В это время к королю Англии обратились с неожиданным предложением. В сентябре 1197 года в Мессине умер император Генрих VI. Его брат Филипп Швабский поспешил заявить свои права на престол, но германские князья, наверное, уже устали от семейства Гогенштауфенов с их вечными притязаниями на Сицилию. Правда, Генрих VI оставил сына, будущего Фридриха II, но тот пока был ребенком. Надо думать, что сеньоры за Рейном сохранили яркие воспоминания о царственном узнике, который затри года до этого так великолепно отстаивал свою правоту перед имперским судом. Посему к Ричарду была направлена депутация с предложением короны Священной Римской империи.

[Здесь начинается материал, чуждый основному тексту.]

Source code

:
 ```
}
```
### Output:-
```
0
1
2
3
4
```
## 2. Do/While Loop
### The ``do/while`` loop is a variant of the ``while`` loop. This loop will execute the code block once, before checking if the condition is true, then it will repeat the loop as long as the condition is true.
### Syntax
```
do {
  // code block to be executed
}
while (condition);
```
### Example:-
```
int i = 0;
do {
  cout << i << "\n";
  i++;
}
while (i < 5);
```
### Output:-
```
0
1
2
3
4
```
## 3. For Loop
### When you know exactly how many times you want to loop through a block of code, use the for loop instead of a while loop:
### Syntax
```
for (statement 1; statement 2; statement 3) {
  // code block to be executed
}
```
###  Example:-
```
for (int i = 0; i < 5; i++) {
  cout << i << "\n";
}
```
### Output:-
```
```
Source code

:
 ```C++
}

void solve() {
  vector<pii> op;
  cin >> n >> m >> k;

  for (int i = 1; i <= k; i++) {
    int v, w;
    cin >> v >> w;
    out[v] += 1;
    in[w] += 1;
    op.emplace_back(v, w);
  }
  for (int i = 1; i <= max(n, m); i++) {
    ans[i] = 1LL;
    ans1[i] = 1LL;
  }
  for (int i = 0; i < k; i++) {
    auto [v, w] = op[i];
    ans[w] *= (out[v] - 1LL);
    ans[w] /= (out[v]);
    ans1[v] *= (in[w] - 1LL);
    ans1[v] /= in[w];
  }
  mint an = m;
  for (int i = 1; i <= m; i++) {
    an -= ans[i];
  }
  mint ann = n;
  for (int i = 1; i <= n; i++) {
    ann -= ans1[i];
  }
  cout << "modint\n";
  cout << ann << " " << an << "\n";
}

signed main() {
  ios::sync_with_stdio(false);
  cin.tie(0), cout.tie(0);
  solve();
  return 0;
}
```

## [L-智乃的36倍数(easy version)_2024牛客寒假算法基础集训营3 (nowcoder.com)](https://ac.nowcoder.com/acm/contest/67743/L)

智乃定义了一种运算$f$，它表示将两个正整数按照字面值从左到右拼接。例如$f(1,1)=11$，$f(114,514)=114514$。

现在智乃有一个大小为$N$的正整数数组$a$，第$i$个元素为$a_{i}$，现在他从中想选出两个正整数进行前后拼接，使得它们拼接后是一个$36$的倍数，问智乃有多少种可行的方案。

Можно себе представить, как обрадовался бы подобному предложению его отец, никогда не скрывавший грез об имперской короне. Но Ричард не вынес из своего пребывания в Германии почти ничего, кроме воспоминаний об отличиях одной тюрьмы от другой, так что впечатления об этой стране у него, пожалуй, несколько смазались… И к тому же Аквитания и Пуату значили для него много больше, чем Империя, и не могло быть и речи, чтобы он бросил эти края на недобрую волю так откровенно зарившегося на них и столько раз враждовавшего с ним короля Франции. Итак, предложение Ричард не принял, но зато выдвинул другого кандидата. Он сообщил депутации имя своего племянника, Оттона Брауншвейгского, сына его родной сестры Матильды и герцога Саксонского Генриха Льва, умершего двумя годами раньше. Оттон отчасти воспитывался и при Аквитанском дворе, и Ричард видел в нем своего возможного наследника: разве не был он возведен в достоинство графа Пуатуанского и герцога Аквитанского? Юноша оказался сговорчивым. Сложив с себя оба титула, он на следующий год, 10 июля 1198 года, появился в Ахене. Радушно принятый баронами Империи, он женился на Марии, дочери графа Лотарингского, и спустя два дня был увенчан имперской короной. Для Филиппа Августа произошедшее за Рейном явилось тяжелым ударом. Теперь уже не только с запада, но и с востока Плантагенеты теснили Французское королевство. С этим долго не удавалось ничего поделать, и лишь шестнадцатью годами позже, на поле сражения при Бувине, произошла своего рода развязка.